A simple scone recipe using sour cream or creme fraiche.


Ingredients

Scale
  • 2 cups (240g) all purpose flour
  • 1/4 cup (50g) light brown sugar
  • 2 teaspoons baking powder
  • 1/2 teaspoon baking soda
  • 1/2 teaspoon salt
  • 5 tablespoons (71g) cold unsalted butter, chopped into 1/4-inch pieces
  • 2/3 cup (160mL) sour cream or creme fraiche
  • 1 teaspoon vanilla extract
  • 1/2 cup (85g) chopped dried apricots
  • 1 egg, beaten (for glaze)
  • Additional brown sugar for sprinkling

Instructions

  1. Preheat oven to 400°F.
  2. Mix dry ingredients.
  3. Add butter and rub it into the flour mixture (or use a pastry blender) until it resembles cornmeal. (Alternatively, pulse until desired consistency in a food processor).
  4. Stir sour cream and vanilla together, then quickly stir into the dry mixture to form a rough dough.
  5. Turn out onto lightly floured surface and sprinkle with chopped apricots.

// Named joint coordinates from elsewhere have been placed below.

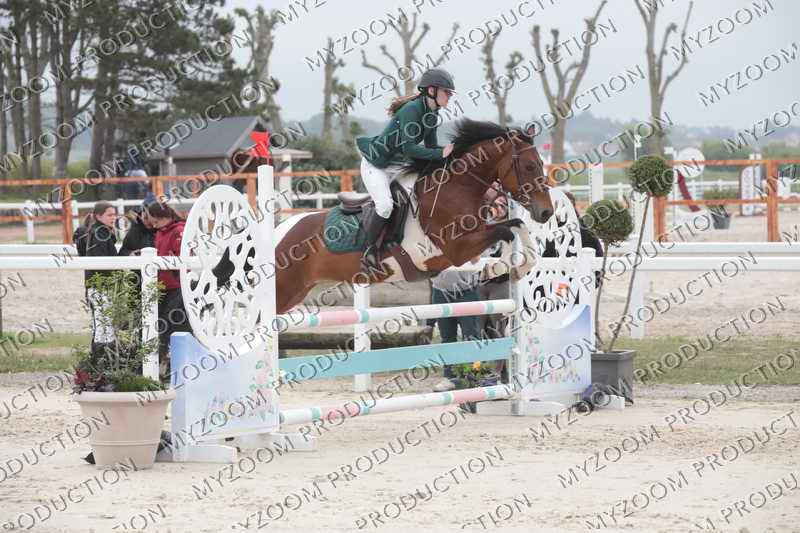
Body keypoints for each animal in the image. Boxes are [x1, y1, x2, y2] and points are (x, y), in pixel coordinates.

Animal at [270, 119, 553, 314]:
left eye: (540, 164)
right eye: (530, 166)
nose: (546, 212)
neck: (455, 188)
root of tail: (278, 232)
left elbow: (515, 225)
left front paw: (521, 266)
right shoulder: (455, 250)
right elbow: (505, 232)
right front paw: (498, 267)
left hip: (296, 291)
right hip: (283, 290)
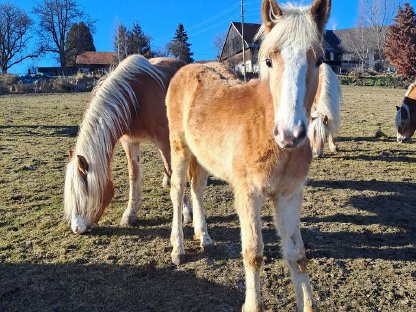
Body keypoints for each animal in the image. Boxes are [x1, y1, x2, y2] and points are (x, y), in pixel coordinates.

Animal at [63, 54, 193, 234]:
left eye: (84, 194)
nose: (77, 228)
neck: (135, 99)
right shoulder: (130, 142)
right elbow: (134, 175)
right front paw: (130, 214)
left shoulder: (165, 140)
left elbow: (175, 174)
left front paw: (186, 212)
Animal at [166, 0, 332, 310]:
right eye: (268, 61)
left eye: (318, 60)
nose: (290, 133)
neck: (266, 131)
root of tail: (186, 69)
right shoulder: (248, 193)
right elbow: (253, 253)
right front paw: (252, 304)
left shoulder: (290, 195)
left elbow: (297, 254)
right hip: (179, 148)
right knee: (178, 190)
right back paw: (178, 248)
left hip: (203, 157)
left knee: (197, 189)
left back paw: (204, 236)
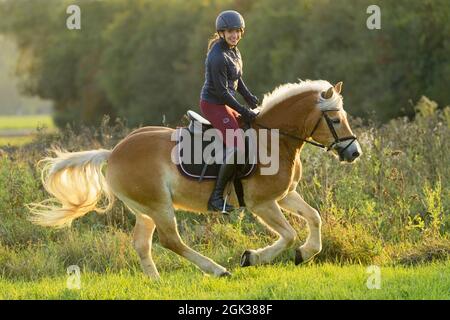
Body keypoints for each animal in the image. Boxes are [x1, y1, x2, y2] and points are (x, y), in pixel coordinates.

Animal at [29, 79, 362, 278]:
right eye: (335, 120)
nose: (354, 152)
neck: (273, 140)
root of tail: (112, 153)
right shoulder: (263, 204)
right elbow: (289, 234)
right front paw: (252, 258)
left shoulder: (284, 195)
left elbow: (314, 217)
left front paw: (306, 253)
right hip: (160, 206)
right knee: (170, 241)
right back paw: (216, 270)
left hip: (145, 209)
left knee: (142, 244)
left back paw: (156, 282)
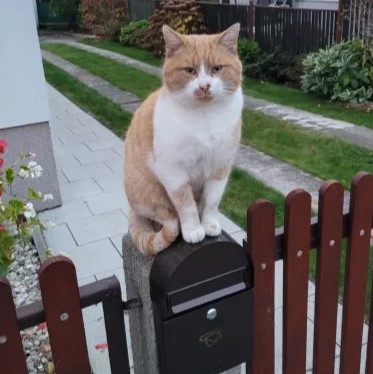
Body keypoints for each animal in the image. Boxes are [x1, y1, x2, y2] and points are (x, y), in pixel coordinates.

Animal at [123, 23, 243, 256]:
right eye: (190, 70)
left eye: (217, 68)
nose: (204, 86)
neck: (205, 118)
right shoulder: (173, 171)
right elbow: (185, 204)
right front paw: (194, 229)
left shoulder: (220, 166)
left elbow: (212, 200)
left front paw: (209, 224)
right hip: (150, 193)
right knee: (165, 216)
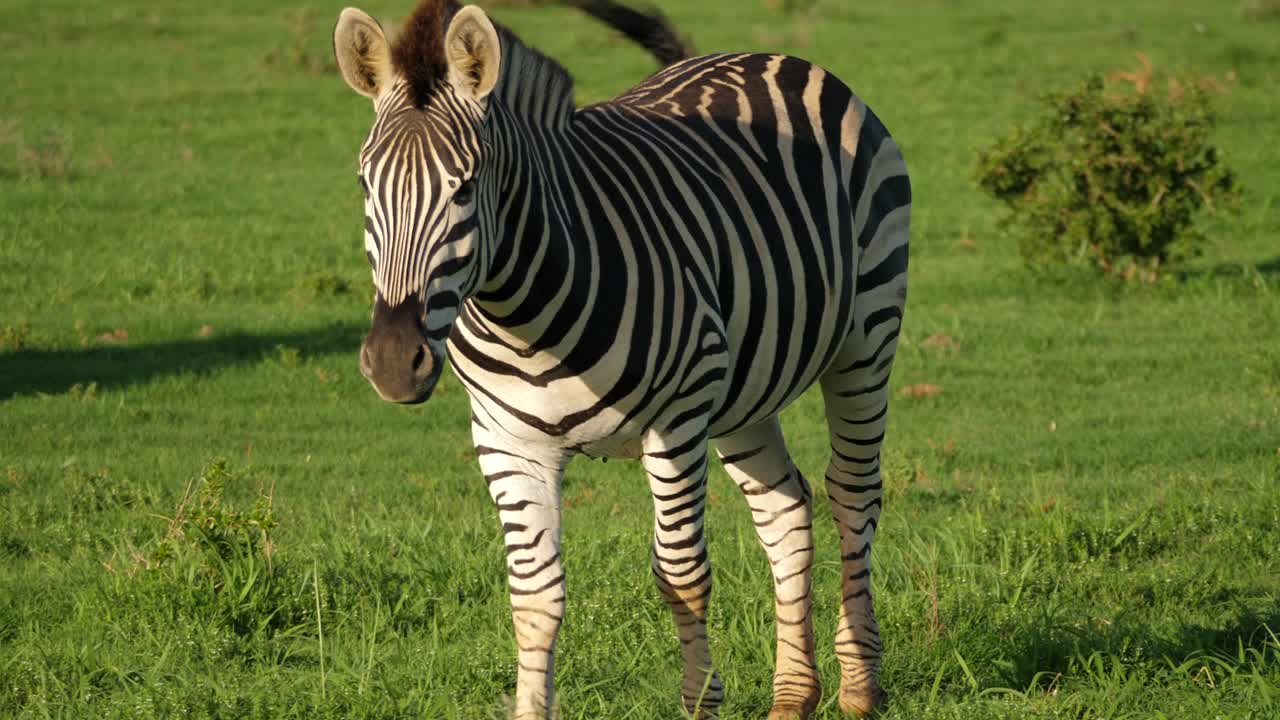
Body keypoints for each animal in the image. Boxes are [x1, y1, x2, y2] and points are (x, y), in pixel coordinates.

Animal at [331, 1, 910, 717]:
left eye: (464, 189)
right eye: (364, 183)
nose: (391, 363)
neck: (523, 316)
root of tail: (766, 56)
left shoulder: (678, 420)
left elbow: (681, 575)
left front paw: (700, 702)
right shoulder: (505, 438)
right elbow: (534, 595)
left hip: (866, 335)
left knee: (852, 492)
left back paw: (859, 685)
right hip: (743, 388)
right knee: (784, 508)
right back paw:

Knead dough just until apricots are incorporated.
  6. Flatten dough into 8-inch round and cut into 8 wedges.
  7. Transfer wedges to a parchment-lined baking sheet. Brush with egg. Sprinkle with brown sugar.
  8. Bake until golden, about 20 minutes. Serve warm or at room temperature.

Notes

To make dried apricots easier to chop, either chill them in the fridge first, or lightly oil your knife. Try to work butter into the flour as quickly as possible: keeping the dough cold is the key to light and flaky scones.

These scones are a good fallback because nearly all the ingredients can be kept in the pantry. You won’t be put in the slightly absurd situation of buying more food in order to use up food you already have, and you can substitute in other kinds of dried fruit or nuts to use what you already have.